WORK ORDER: From the Hong Kong court judgment, reproduce word for word the portion from "Secretary For Justice v Tse" to "Appeal (Hong Kong)".

DOCUMENT PASSAGE:
Secretary For Justice v Tse Ki Wu

Judgment Date05 November 2001
Year2001
Judgement NumberCAAR13/2001
Subject MatterApplication for Review
CourtCourt of Appeal (Hong Kong)
CAAR000013/2001 SECRETARY FOR JUSTICE v. TSE KI WU

CAAR000013/2001

CAAR13/2001

IN THE HIGH COURT OF THE

HONG KONG SPECIAL ADMINISTRATIVE REGION

COURT OF APPEAL

APPLICATION FOR REVIEW NO. 13 OF 2001

(ON APPEAL FROM DCCC 516 of 2001)

_________________________

BETWEEN
SECRETARY FOR JUSTICE Applicant
AND
TSE KI WU Respondent

_________________________

CAAR14/2001

IN THE HIGH COURT OF THE

HONG KONG SPECIAL ADMINISTRATIVE REGION

COURT OF APPEAL

APPLICATION FOR REVIEW NO. 14 OF 2001

(ON APPEAL FROM DCCC 552 of 2001)

_________________________

BETWEEN
SECRETARY FOR JUSTICE Applicant
AND
NG KIT 1st Respondent
CHAN TAT WAH 2nd Respondent

_________________________

CACC439/2001

IN THE HIGH COURT OF THE

HONG KONG SPECIAL ADMINISTRATIVE REGION

COURT OF APPEAL

CRIMINAL APPEAL NO. 439 OF 2001

(ON APPEAL FROM DCCC 516 OF 2001)

_________________________

BETWEEN
HKSAR Respondent
AND
TSE KI WU Applicant

_________________________

CACC457/2001

IN THE HIGH COURT OF THE

HONG KONG SPECIAL ADMINISTRATIVE REGION

COURT OF APPEAL

CRIMINAL APPEAL NO. 457 OF 2001

(ON APPEAL FROM DCCC 552 OF 2001)

Saved entries:

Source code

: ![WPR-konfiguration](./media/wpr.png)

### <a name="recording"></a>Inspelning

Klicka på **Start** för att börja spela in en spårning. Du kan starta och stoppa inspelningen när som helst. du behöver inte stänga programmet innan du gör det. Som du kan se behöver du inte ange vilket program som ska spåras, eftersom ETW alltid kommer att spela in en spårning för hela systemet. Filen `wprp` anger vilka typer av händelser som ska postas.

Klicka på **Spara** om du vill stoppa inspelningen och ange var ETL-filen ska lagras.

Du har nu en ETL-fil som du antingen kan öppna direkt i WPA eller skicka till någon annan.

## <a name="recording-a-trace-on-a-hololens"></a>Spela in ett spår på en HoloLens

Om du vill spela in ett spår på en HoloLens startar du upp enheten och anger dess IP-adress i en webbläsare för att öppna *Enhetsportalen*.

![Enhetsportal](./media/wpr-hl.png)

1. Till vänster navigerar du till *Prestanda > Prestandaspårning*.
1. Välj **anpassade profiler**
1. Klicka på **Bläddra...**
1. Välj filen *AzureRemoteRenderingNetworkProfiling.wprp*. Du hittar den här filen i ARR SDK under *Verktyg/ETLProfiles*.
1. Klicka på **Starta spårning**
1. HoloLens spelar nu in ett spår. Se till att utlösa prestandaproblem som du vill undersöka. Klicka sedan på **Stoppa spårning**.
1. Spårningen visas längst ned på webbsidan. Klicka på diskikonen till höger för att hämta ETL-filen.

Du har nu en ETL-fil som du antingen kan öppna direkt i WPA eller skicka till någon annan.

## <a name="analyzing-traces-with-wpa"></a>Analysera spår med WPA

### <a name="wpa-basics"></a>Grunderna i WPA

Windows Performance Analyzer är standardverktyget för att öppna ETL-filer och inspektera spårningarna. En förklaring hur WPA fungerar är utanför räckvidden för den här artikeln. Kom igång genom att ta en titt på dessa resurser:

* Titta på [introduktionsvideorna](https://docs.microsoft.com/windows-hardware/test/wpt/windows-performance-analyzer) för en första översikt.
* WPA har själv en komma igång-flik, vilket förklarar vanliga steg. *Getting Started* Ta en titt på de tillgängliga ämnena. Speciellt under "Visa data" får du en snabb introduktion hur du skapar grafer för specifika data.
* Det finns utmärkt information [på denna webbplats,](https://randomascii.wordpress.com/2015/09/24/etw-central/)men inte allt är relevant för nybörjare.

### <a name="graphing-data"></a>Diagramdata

ANSWER BELOW:
Secretary For Justice v Tse Ki Wu

Judgment Date05 November 2001
Year2001
Judgement NumberCAAR13/2001
Subject MatterApplication for Review
CourtCourt of Appeal (Hong Kong)